Well, Gaga, that's part of my frustration. Perhaps I'm speaking more at those of us who live in major cities, and have an opportunity to support these movies, in the first part of my Paprika essay. It really is our responsibilty; success in the few larger markets will result in the movie being shown in more and smaller venues.

If it were up to me, all foreign and independent pictures would be put up on 2,000 screens. Unfortunately, I'm not in any position to do anything about that. But I can buy tickets and get myself into a seat, and so can others who are fortunate. It's simply our responsibility. After all, we're the big cinephiles who complain about all this drivel at the multiplex, right?

Then why aren't we making any kind of an impact? I hear a lot of talk from so-called anime fans. Where's the action?

Klaus said...

oh boy, this is going to be a long one...

@ Anime not being shown in theaters

reading your post and the other commens, i get the feeling I'm quite lucky here in Germany. The Ghibli movies and other anime are shown every now and then in (small) cinemas and I saw Paprika just recently at a festival (aolthough i don't know if there is going to be a general release). just the other day i wrote in my blog about how US-studios don't dare going beyond the established comedy-genre in animation and thus "remain stuck in the kiddy sandbox". I mainly blamed conservatism among the executives, because I truly believe that there is a market for intelligent, innovative anime - someone just has to have to courage to put the money in a movie and the marketing. so i find it really interesting that you are blaming the (american) audience... especially when you consider that both japanese and american movie-goers are largely Teens.

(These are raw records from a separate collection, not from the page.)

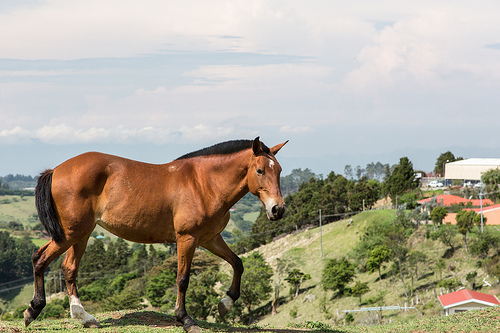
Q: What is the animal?
A: This is a horse.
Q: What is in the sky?
A: White clouds in blue sky.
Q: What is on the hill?
A: A horse on a hill.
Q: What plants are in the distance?
A: Trees in the distance.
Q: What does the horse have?
A: A black tail and mane.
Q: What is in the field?
A: A brown stallion in the field.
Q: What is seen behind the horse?
A: A cloudy sky.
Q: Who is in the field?
A: A brown horse.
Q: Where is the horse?
A: On a hilltop.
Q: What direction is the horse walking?
A: Towards the right.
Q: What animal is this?
A: Horse.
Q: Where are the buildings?
A: On the right side in the background.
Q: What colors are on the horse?
A: Brown, black, and white.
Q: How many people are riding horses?
A: Zero.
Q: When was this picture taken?
A: During the daytime.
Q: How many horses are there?
A: One.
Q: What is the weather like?
A: Bright and sunny.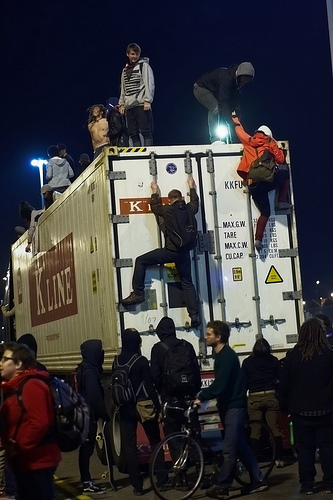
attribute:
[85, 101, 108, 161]
person — shirtless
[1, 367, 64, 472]
jacket — red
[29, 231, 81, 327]
logo — red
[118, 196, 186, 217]
logo — red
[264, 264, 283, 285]
hazard label — yellow, black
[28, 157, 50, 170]
light — illuminated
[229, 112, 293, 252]
man — young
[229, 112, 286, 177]
jacket — red, orange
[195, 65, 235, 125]
jacket — gray, black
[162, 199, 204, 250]
backpack — black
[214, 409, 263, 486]
jeans — black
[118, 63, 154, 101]
shirt — gray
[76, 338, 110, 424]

Also, intelligent real-life movies like Matrix and X-Men who borrowed massively from comics and anime have been hugely successful. why are there all the real-life comic-adaptations in the US and none using animation? I think Spiderman would have been a huge hit also in an animated version. but why is nobody doing it??

@ Paprika

I largely agree with Benjamin. The film is not stuck between action and idea simply because there is (almost) no real "action" except for a few brieve chases, and these always lead the characters to confront hidden aspects of themselves, their feelings, desires, past. So the "action" is a necessary element to fully develop the idea, it's never there just to entertain as in the "death star"-archetype (love that expression!)
But still, great coverage of this extraordinary movie!